Note to readers: This story is the second in a two-part series on the decision taken by insurance regulator, IRDAI, asking insurers not to delay or reject COVID-19 claims. This first part looked at how the customers will benefit from this decision.
If FY20 was bad, expect FY21 to be worse. The underwriting losses of the general insurance industry increased by 6.27 percent year-on-year (YoY) to Rs 23,720 crore in FY20. In absolute terms, there was an increase of Rs 1,400 crore, which was a reflection that the premium collected was lower than the claims received.
In FY21, the situation is expected to be far worse for the non-life industry with close to Rs 13,100 crore worth hospitalisation claims for COVID-19 treatments being filed.
The situation is grave because general insurers have been advised by the regulator, Insurance Regulatory and Development Authority (IRDAI), to make claim payments without any delay.
On the other hand, the insurers have been asked to decide on new package rates with specific hospitals for future treatment costs.
“We understand that the customers had filed grievances related to claims delay for COVID-19 hospitalisation. But what about insurers? We have to bear losses on our books due to rules not being followed,” said the underwriting head at a state-run insurer.
The incurred claim ratio for the health segment stood at 85.7 percent in FY20. This meant that for every Rs 100 collected as insurance premium, Rs 85.7 was paid out as health claims. In FY21, it is expected that the claim ratio will exceed 105 percent.
Why are insurers worried?
When COVID-19 cases started rising in April 2020, insurers were suddenly in a dilemma on what needed to be covered. Hospitals started witnessing a steady flow of virus-hit patients since elective surgeries had been put off.
Due to the rise in added costs for infection control measures such as testing existing patients and staff, PPE kits and masks for health staff, hiring new security personnel to enforce social distancing and temperature checks, there was a rise in medical bills
by 15-20 percent over and above regular charges.
Insurers started complaining about exorbitant rates being charged, with claims also being rejected.
Following this, the industry body, General Insurance Council, bought out a standard rate card
that was to be followed for COVID-19 hospitalisation. Here, a fixed rate was to be charged for all ailments, despite the rising number of complaints that hospitals were not following rules.
By then, the claims started to zoom from 50,000 in May to 150,000 in August, now reaching the 870,000-mark. In addition, non-COVID-19 claims also started to pour in as other surgeries began to take place from September 2020 onwards.
Since complaints from customers on non-payment of COVID-19 claims and delays started to increase, the insurance regulator asked insurers to settle claims quickly and renegotiate terms with hospitals later.
This meant that all COVID-19 claims related to hospitalisation (including PPE kits and related
costs) would need to be cleared by the insurers, as per the health policy terms and claim limits.
Insurers said they were the worst hit by this decision. The chief financial officer of a standalone health insurer said that while hospitals do not have any regulatory authority to ensure adherence to rules and pre-decided rates, insurers are being made the scapegoat.
“When hospitals and insurers were told to abide by the standard tariff card for COVID-19, why should only one party suffer? Negotiating rates with hospitals, especially the large branded ones, isn’t an easy task. The health ministry should take a closer look at the hospitals and impose fines on them,” he added.
There is also the fear that higher claims would lead to insurers dipping into their reserves leading to their immediate capital needs.
Said the head of operations at a bank-led insurer: “Public sector insurers will get capital infusion from the government. But what about private insurers like us? This is not an opportune market for fund raising as well.”
Unlike other procedures, COVID-19 hospitalisation meant 7-14 days treatment at a medical institution, which has also proved to be costly for insurers. As against average health claims of Rs 1.5 lakh, COVID-19 claims are close to Rs 2.3 lakh.
What about customers?
While the IRDAI advisory to insurers to settle COVID-19 claims works swiftly in favour of customers, the latter will pay the price for the rise in claims.
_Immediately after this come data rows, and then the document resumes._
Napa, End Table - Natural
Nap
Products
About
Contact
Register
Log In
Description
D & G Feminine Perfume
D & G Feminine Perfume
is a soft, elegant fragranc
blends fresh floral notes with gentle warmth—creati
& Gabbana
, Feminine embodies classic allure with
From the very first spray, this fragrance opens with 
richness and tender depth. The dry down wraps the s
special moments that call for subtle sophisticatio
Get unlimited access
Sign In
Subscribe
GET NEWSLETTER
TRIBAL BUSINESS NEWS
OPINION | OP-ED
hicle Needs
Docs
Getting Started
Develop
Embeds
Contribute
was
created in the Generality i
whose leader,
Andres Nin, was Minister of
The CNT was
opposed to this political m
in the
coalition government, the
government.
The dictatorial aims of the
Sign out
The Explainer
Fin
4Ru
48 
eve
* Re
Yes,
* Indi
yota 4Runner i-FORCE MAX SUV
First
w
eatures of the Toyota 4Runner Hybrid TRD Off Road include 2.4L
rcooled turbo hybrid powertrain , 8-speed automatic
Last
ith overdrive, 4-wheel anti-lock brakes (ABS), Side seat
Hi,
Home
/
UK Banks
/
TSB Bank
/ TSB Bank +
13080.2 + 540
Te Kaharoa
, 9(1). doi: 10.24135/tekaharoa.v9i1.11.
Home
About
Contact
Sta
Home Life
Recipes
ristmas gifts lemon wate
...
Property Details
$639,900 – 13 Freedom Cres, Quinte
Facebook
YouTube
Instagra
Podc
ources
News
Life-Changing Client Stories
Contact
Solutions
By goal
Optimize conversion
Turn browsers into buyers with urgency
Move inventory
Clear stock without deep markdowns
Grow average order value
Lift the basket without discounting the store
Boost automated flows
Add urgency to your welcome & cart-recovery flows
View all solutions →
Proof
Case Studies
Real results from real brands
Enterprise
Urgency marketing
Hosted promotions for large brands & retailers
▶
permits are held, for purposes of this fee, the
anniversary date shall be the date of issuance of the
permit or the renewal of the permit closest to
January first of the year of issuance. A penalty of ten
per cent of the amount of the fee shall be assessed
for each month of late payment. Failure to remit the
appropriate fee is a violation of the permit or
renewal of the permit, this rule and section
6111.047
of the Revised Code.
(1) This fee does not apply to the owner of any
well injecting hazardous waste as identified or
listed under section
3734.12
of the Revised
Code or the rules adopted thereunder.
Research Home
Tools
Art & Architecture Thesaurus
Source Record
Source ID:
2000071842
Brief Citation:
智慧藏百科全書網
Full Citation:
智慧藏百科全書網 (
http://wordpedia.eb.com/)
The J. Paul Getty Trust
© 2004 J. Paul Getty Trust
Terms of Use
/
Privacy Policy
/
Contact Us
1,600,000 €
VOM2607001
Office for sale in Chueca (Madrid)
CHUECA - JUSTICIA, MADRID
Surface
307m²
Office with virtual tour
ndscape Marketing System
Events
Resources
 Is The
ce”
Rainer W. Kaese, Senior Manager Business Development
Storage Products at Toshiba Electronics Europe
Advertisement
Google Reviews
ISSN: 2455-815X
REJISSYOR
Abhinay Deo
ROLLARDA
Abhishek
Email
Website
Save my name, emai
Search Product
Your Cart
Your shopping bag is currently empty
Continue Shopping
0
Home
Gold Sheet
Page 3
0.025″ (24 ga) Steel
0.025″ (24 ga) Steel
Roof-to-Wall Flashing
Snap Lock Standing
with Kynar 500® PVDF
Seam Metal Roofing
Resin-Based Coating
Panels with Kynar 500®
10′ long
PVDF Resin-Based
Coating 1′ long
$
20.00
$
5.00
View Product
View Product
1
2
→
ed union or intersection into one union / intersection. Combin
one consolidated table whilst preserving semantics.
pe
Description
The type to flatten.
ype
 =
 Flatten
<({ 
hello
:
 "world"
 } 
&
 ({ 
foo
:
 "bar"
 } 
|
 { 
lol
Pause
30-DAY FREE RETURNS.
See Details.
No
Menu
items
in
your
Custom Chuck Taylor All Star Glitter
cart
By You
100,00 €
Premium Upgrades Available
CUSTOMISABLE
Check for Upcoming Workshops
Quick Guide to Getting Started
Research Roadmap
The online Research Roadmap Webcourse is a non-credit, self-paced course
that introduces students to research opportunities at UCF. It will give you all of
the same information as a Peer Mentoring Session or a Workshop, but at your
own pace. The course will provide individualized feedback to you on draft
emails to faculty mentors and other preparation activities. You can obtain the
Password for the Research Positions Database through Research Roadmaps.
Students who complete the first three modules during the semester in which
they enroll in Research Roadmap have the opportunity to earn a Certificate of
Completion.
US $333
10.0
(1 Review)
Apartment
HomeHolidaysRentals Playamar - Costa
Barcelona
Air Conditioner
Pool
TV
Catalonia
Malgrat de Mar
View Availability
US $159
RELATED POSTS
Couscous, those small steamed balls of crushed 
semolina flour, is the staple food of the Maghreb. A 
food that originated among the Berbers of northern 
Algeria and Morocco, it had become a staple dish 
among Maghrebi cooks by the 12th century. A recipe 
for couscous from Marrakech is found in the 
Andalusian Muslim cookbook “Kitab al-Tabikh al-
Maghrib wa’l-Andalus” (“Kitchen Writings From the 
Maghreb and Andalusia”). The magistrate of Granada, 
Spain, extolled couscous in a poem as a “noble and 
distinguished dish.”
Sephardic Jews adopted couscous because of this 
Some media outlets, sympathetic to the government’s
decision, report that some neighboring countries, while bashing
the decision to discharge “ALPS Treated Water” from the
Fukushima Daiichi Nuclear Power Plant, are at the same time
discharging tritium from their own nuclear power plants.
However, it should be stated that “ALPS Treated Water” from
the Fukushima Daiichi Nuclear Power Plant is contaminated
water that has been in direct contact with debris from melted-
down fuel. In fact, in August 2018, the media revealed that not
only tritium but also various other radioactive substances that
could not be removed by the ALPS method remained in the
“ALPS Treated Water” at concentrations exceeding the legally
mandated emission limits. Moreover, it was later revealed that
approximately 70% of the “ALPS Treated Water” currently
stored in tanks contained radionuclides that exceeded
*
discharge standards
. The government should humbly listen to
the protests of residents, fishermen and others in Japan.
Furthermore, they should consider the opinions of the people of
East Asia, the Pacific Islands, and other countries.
Insurance works on a pool concept. So whatever money is collected as a premium is paid out as claimed. If in a year the claim paid out exceeds the premium collected, the excess amount is passed on to customers in the next year in the form of a premium hike.
In 2020 itself, there was close to 25-30 percent rise in health premiums at the time of renewal.
In 2021, a similar hike is expected solely due to the COVID-19 claims received.
According to Abhinav Tiwari, a Mumbai insurance broker, ``a customer who hasn’t made any significant claim may feel the pinch of higher premiums because the health segment has seen a rise in loss ratios.”
He said that even for group health insurance businesses, where multiple people are insured under one policy, the premiums have gone up between 10-15 percent.
Tiwari puts it down to corporate-led health insurance claims, which are also on the rise. Going forward, he predicted that there will not just be a rise in premium for health policies, but also stricter underwriting policies in place.
Moneycontrol had reported how individuals who had recovered from COVID-19, are finding it difficult to buy health insurance policy amidst concerns that the virus may reoccur in them, leading to rising losses.